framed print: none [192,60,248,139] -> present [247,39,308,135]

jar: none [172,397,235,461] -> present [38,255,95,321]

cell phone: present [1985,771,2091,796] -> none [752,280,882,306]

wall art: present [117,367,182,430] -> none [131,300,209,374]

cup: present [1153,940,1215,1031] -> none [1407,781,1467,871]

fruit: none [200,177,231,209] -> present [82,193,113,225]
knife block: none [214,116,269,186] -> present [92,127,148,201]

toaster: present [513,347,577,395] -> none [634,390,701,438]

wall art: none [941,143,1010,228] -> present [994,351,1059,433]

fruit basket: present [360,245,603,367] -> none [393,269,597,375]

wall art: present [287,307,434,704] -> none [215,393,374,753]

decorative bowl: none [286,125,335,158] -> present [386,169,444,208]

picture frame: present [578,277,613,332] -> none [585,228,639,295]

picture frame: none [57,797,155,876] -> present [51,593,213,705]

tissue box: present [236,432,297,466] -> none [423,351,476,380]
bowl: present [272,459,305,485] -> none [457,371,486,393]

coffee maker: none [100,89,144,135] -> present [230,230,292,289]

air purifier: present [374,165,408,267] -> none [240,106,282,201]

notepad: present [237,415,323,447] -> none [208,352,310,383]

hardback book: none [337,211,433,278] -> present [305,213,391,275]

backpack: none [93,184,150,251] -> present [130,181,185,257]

--------------------------------------------------

* **Exercise brief**:
Each line from the one containing "wall art: none" to the end of the records should be echoed exactly, and no other line.

* **Output below**:
wall art: none [941,143,1010,228] -> present [994,351,1059,433]

fruit basket: present [360,245,603,367] -> none [393,269,597,375]

wall art: present [287,307,434,704] -> none [215,393,374,753]

decorative bowl: none [286,125,335,158] -> present [386,169,444,208]

picture frame: present [578,277,613,332] -> none [585,228,639,295]

picture frame: none [57,797,155,876] -> present [51,593,213,705]

tissue box: present [236,432,297,466] -> none [423,351,476,380]
bowl: present [272,459,305,485] -> none [457,371,486,393]

coffee maker: none [100,89,144,135] -> present [230,230,292,289]

air purifier: present [374,165,408,267] -> none [240,106,282,201]

notepad: present [237,415,323,447] -> none [208,352,310,383]

hardback book: none [337,211,433,278] -> present [305,213,391,275]

backpack: none [93,184,150,251] -> present [130,181,185,257]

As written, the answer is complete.